I rounded the hall’s curve about the satellite and saw him. He lounged in a bay close to Lute’s door. The broad port framed
him in darkness and a crescent moon. His fingers ran casually over the keys of the instrument in his lap, his eyes were half
closed and he was singing to himself.


A ship out of shadow bears homeward by starlight, by stars and the loom of your hill
.

A hand at a brow is uplifted in peerin’, salutin’ and shakin’ with chill
.

My dear, are you waitin’ there still?

In a pause for breath, he noticed me. Something I did not understand went out of his face, to be replaced by a friendly grin.
“Hello,” he said. His accent had an odd lilt. “Sorry about the racket.”

“Enjoyable, sir,” I answered formally.

“I was passin’ the time,” he said, “waitin’ for Captain Argens.”

“Myself.” I bowed.

He unsprawled his height, which was considerable, and thrust out a muscular hand. Archaic for certain! But I made the clasp,
and took that moment to study him.

His dress was conventional: blue tunic, white breeks, flexible halfboots. The comets of a Master’s rating glowed on his wide
shoulders. But the physical type was one that you don’t see often: fair skin over craggy features, close-cropped yellow hair,
fire-blue eves. “Hugh Valland,” he said, “off the
Lady Lara
.”

“Felipe Argens,” I responded, mechanically in my startlement.
I’m old enough to recognize that anyone bearing a name like his must be a great deal older.

“Hear you’re lookin’ for a gunner,” he said.

“Well … yes.” That was no surprise. Gossip flies fast when more than one ship is in port. “You’re interested?”

“Yes, sir, I am. The
Lady’s
inbound again, so her skipper don’t mind lettin’ me off my contract. Understand you’re goin’ to Earth.”

“Eventually,” I nodded. “Might be some time, though.”

“That’s all right. Just so we get there.”

I made a fast computation. If this man had served on the
Lady
he’d have a record and shipmates to consult: much better than a psychograph. Though he already looked good.

“Fine; let’s talk,” I said. “But, uh, why didn’t you wait in the apartment? My wife would have been glad—”

“Hear tell she’s got a sick kid. Didn’t know if she’d want to play hostess.” I liked him better and better.

The door dilated for me and Lute met us. “How’s Wenli?” I asked after presentations.

“Fretful,” she said. “Fever. I had her down to the clinic and they confirmed it’s a neovirus.”

Nothing to be alarmed about, oh, no, not with supportive treatment. But when a thing that was extraterrestrial to start with
mutates, the biotechs in a frontier post like City don’t have the equipment to tailor a quick-cure molecule. In twenty years
or so, having reached optimum adulthood, Wenli would get her antithanatic; thereafter her cells would instantly reject any
hostile nucleic acids. But for now my little girl must rely on what poor defenses nature had provided. Recovery would be slow.

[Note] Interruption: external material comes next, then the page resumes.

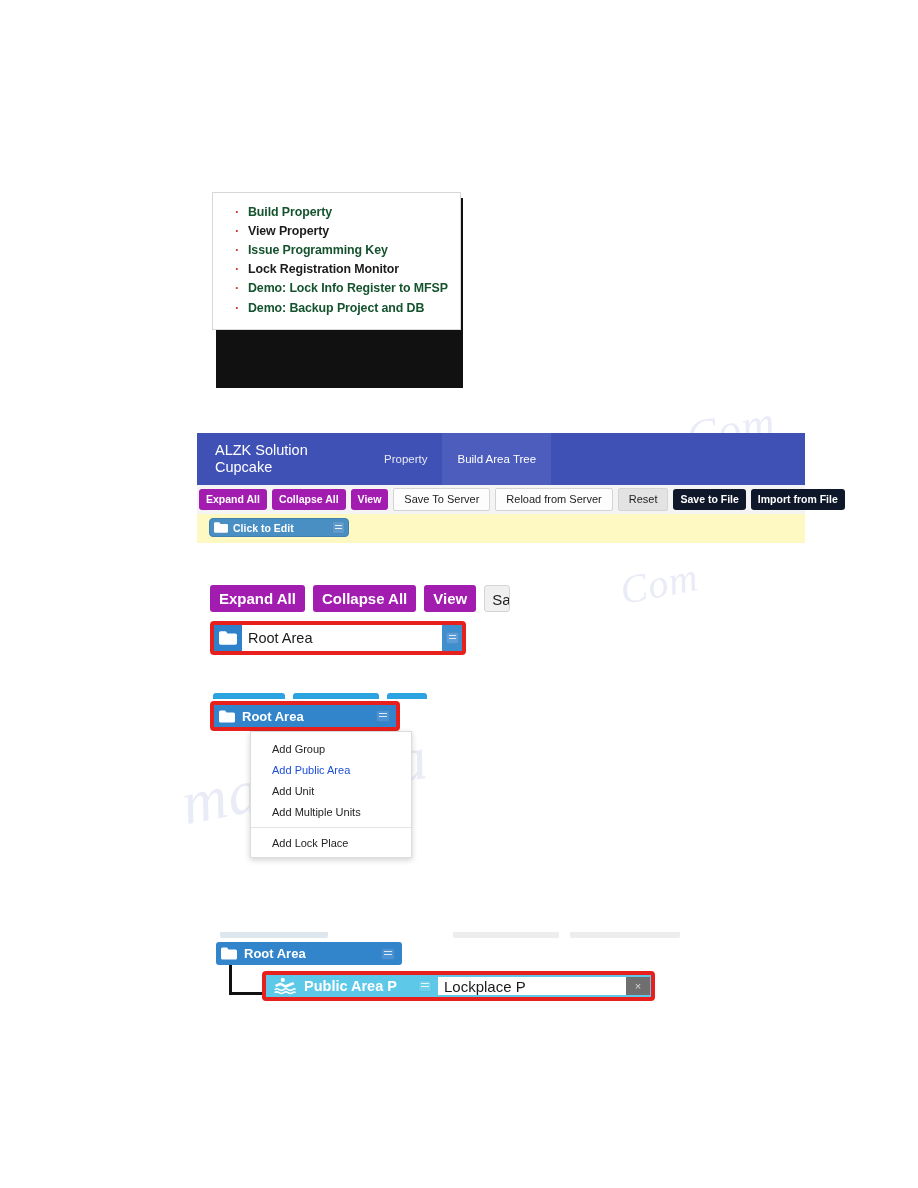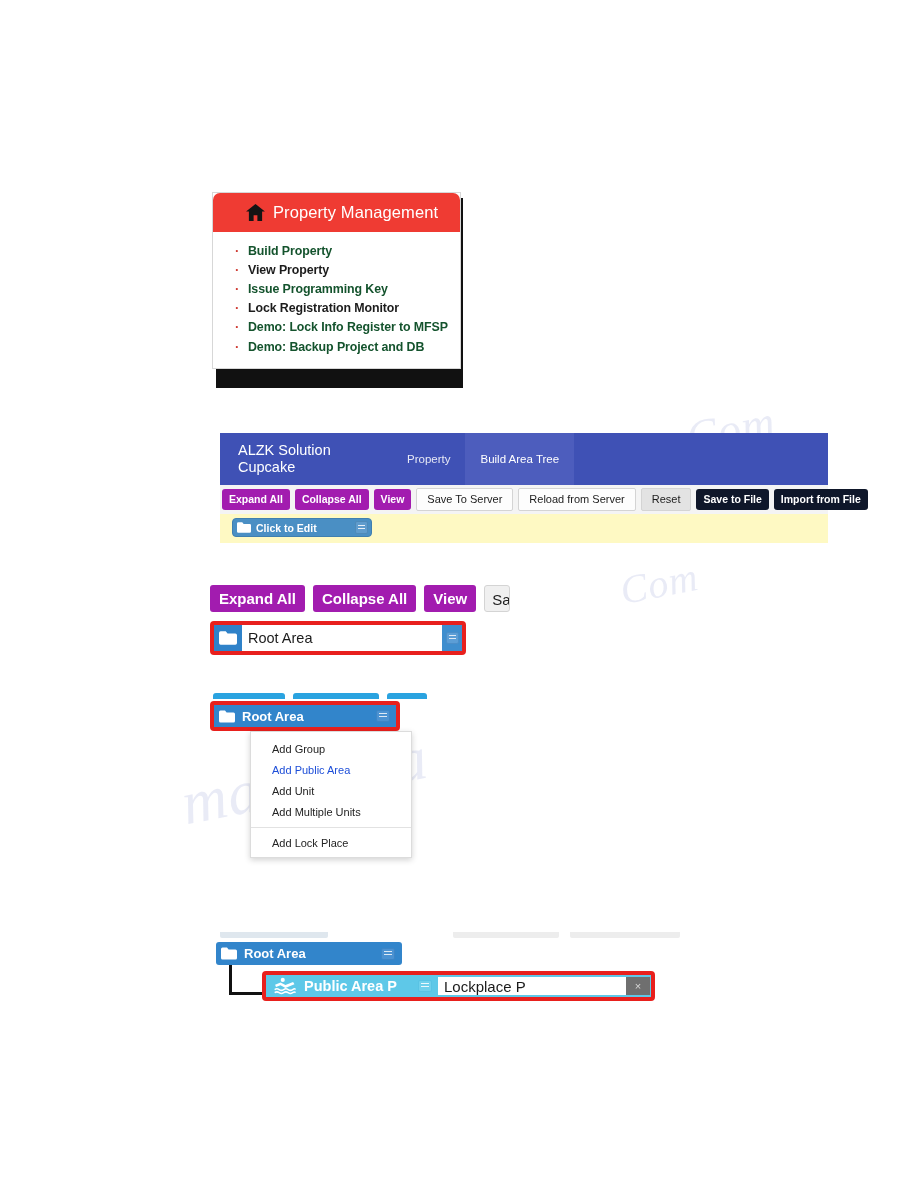"Property Management" div.pm-header { html: <div> <svg> <path></path> </svg> <span>Property Management</span> </div> -> none }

She was asleep. I peeked in at the flushed round face, then went back to the others. Valland was jollying Lute with an anecdote
from his latest voyage. They’d needed to gain prestige in a culture which rated poetics as the highest art, so he’d introduced
the limerick. Watching her laugh, I felt a
twinge of jealousy. Not personal; Lute is so thoroughly decent that it isn’t even awkward when two of her men happen to be
in port at the same time. No, I only wished I had Valland’s gift of blarney.